More than 150 years ago, American author and humorist Mark Twain wrote, “Never let the truth get in the way of a good story.” Sadly, some things never change.
Recently, a few bloggers took exception to the performance and salary of Solar Energy Industries Association (SEIA) President and CEO Rhone Resch. They wrote that his job entailed little more than “a hectic life of ribbon cuttings, fundraisers and lobbying meetings on Capitol Hill.” Nothing could be further from the truth. As leaders on SEIA’s board of directors, we felt it was important to correct the record.
Under Rhone’s leadership, SEIA has helped our industry achieve an impressive list of policy successes, allowing solar to become one of the fastest-growing industries in America, as well as the fastest-growing source of renewable energy. Here are just a few of these major milestones:
- Created the 30% solar Investment Tax Credit (ITC) for both residential and commercial solar installations, later getting it extended twice by Congress
- Eliminated the $2,000 cap on residential solar power systems eligible to take the ITC
- Exempted the ITC from the Alternative Minimum Tax (AMT)
- Created 17 separate programs in the American Recovery and Reinvestment ACT (ARRA), including the 1603 Treasury Grant Program and the solar Loan Guarantee Program
- Merged SEIA with the Solar Alliance, greatly expanding the industry’s advocacy at the state level, resulting in:
- Expanded net energy metering (NEM) caps in multiple states
- Expanded and protected state renewable portfolio standard (RPS) programs across the U.S.

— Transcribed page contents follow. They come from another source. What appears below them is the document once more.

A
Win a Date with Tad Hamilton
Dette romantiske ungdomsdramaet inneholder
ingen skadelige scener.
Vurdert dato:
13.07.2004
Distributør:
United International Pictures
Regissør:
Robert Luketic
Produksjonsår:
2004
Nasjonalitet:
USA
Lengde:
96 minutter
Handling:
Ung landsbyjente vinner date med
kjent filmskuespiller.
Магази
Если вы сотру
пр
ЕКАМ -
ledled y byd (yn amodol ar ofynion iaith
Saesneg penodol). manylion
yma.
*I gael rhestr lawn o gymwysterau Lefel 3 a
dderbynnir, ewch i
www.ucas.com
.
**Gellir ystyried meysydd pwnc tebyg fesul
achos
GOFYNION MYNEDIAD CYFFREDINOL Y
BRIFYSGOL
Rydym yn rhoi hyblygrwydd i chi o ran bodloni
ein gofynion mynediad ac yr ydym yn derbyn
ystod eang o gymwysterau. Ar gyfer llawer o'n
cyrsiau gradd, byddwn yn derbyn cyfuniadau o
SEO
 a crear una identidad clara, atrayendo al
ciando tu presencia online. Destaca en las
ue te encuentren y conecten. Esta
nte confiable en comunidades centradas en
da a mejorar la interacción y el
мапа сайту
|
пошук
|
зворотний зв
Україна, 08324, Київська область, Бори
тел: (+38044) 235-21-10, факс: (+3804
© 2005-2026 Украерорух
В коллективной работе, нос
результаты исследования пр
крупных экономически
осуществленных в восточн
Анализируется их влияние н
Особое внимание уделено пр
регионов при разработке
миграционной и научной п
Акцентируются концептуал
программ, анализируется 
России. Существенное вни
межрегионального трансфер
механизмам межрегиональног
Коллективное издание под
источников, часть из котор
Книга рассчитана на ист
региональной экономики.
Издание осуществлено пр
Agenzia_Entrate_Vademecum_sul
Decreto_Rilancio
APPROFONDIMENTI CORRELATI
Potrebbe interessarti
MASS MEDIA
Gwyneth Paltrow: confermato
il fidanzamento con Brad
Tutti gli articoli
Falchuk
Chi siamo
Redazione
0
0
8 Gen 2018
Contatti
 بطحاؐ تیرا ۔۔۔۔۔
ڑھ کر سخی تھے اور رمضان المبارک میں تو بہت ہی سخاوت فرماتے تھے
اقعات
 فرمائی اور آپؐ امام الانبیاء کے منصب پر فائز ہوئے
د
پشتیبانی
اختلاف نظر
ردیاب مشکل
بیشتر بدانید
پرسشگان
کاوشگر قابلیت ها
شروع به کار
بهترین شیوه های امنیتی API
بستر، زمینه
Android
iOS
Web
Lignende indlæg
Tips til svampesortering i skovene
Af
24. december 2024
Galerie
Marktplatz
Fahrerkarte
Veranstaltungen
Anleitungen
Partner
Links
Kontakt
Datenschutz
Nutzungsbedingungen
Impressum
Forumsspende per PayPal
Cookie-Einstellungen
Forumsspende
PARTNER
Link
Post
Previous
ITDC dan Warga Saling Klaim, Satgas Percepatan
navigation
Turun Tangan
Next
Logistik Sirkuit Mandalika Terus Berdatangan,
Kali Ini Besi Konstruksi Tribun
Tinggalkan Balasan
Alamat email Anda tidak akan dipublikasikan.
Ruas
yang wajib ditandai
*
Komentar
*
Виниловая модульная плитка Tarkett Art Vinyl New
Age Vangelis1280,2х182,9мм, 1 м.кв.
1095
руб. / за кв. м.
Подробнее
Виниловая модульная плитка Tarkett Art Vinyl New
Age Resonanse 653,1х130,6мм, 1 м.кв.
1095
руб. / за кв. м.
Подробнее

- Removed barriers to solar in many areas of the country, including reduced permitting costs and standardized interconnection
- Worked to expand FERC’s fast track interconnection process
- Worked with both Republican and Democratic administrations to support solar through Department of Interior and Department of Energy programs
Here are some other facts conveniently missing from the attacks on Rhone. Since the ITC was first enacted in 2006, the number of American jobs in the solar industry has grown from fewer than 20,000 to 143,000 today. Cumulative installed solar in the U.S. has soared by nearly 20 times – from 694 MW to more than 13,000 MW. And nearly $50 billion has been invested nationwide to install solar.
SEIA’s board-level compensation committee determines CEO pay through a review process that involves rigorous benchmarking of the CEO’s compensation to the pay of CEOs of similar-sized organizations with similar missions. Compared to the CEOs of trade associations representing traditional energy industries, SEIA’s CEO compensation is low. The compensation committee’s recommendation is reviewed by the executive committee before being approved. In keeping with industry practices, the CEO’s bonus is tied to performance against specific goals.
Rhone’s 10-year leadership to the U.S. solar industry has been invaluable – and it’s more important than ever as we head toward the ITC’s 2016 expiration date. From our perspective, Rhone is an innovative, forward-looking leader with an outstanding record of achievement and is deeply committed to our industry’s continued success. Rest assured, he is not compensated for ribbon cuttings and mundane meetings. He’s compensated for getting results and growing solar nationwide.